Scientists from the University of Wisconsin–Madison have achieved a significant milestone in neurological research by developing the first 3D-printed brain tissue that mimics the growth and functionality of natural brain tissue.
The achievement holds promise for profound advancements in understanding the human brain and the treatment of various neurological and neurodevelopmental disorders, including Alzheimer’s and Parkinson’s diseases.
“This could be a hugely powerful model to help us understand how brain cells and parts of the brain communicate in humans,” Dr. Su-Chun Zhang, co-author and professor of neuroscience and neurology at UW–Madison’s Waisman Center, said in a press release. “It could change the way we look at stem cell biology, neuroscience, and the pathogenesis of many neurological and psychiatric disorders.”
The study results were recently published in the journal Cell Stem Cell.
The necessity for such an advancement stems from the limitations of current models in accurately replicating human neural networks. Animal models, while helpful, fall short of mimicking the complex information-processing capabilities of the human brain.
“This discrepancy has led researchers to explore alternative methods, culminating in the development of 3D bioprinting technologies that allow for the precise construction of human neural tissues,” explains Dr. Zhang.

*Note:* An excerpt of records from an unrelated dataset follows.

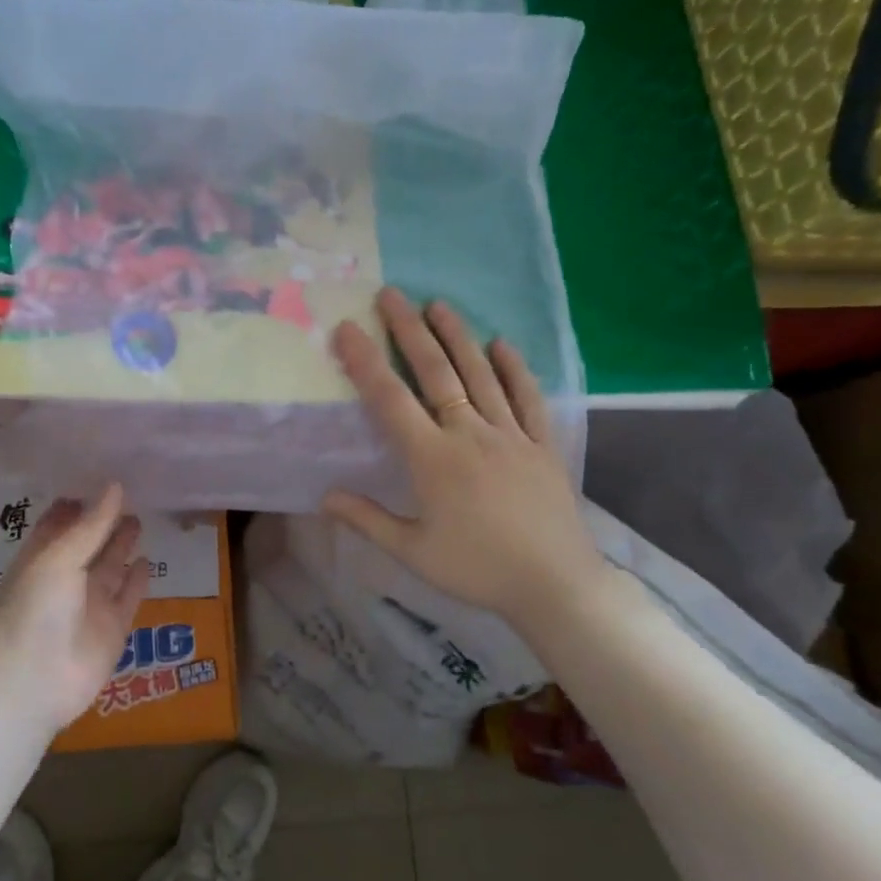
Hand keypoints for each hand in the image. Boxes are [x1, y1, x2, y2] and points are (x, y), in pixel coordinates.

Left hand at [0, 484, 150, 731]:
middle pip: (89, 542)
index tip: (101, 476)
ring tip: (140, 518)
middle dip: (104, 520)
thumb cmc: (36, 610)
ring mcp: (89, 604)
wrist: (34, 683)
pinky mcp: (112, 628)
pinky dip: (137, 580)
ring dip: (122, 545)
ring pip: (110, 567)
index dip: (79, 502)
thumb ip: (91, 525)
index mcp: (41, 558)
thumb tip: (116, 485)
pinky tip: (148, 561)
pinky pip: (128, 598)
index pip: (60, 523)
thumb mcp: (60, 558)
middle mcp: (65, 578)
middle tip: (130, 491)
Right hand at [324, 288, 605, 634]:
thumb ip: (367, 519)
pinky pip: (528, 397)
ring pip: (480, 374)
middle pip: (436, 372)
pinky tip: (502, 343)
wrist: (555, 586)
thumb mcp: (412, 552)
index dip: (365, 362)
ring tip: (438, 304)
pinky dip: (515, 368)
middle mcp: (470, 434)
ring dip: (457, 336)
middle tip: (391, 295)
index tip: (347, 329)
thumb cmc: (476, 569)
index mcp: (432, 459)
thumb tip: (324, 496)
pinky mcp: (543, 444)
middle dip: (409, 330)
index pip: (390, 400)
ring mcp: (511, 435)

In their study, researchers used a commercial bioprinter to assemble tissues with defined human neural cell types, creating a cytoarchitecture that supports the differentiation of neurons and the formation of functional neural circuits.
This was accomplished by printing neuronal progenitors alongside astrocyte progenitors, which developed into mature neurons and astrocytes, forming neuron-astrocyte networks.
“These networks exhibited calcium flux and glutamate uptake in response to neuronal excitation, showcasing their functionality under physiological and pathological conditions,” Dr. Zhang added.
The bioink used in this process was a fibrin hydrogel, chosen for its biocompatibility with neural cells. This material supports the survival of printed cells, promotes their functional maturation, and maintains the structural integrity of the gel, ensuring the preservation of the designed tissue architecture.
A key innovation of this study was the horizontal deposition of layers, as opposed to the traditional vertical stacking. This approach not only facilitates the formation of functional connections within and between tissue layers but also makes the tissues compatible with conventional culture systems and suitable for live-cell imaging and electrophysiological recording.
“The tissue still has enough structure to hold together, but it is soft enough to allow the neurons to grow into each other and start talking to each other,” Dr. Zhang explained.
The inclusion of astrocytes, critical for maintaining the health and function of the neural network, also allowed the demonstration of neuron-astrocyte interactions through calcium signalling and neurotransmitter recycling.
Researchers further demonstrated their method by testing different combinations of 3D-printed brain tissues.
“We printed the cerebral cortex and the striatum, and what we found was quite striking,” Dr. Zhang said. “Even when we printed different cells belonging to different parts of the brain, they were still able to talk to each other in a very special and specific way.”
Researchers say the novel approach also offers a more precise and operational model of human neural networks than previously available.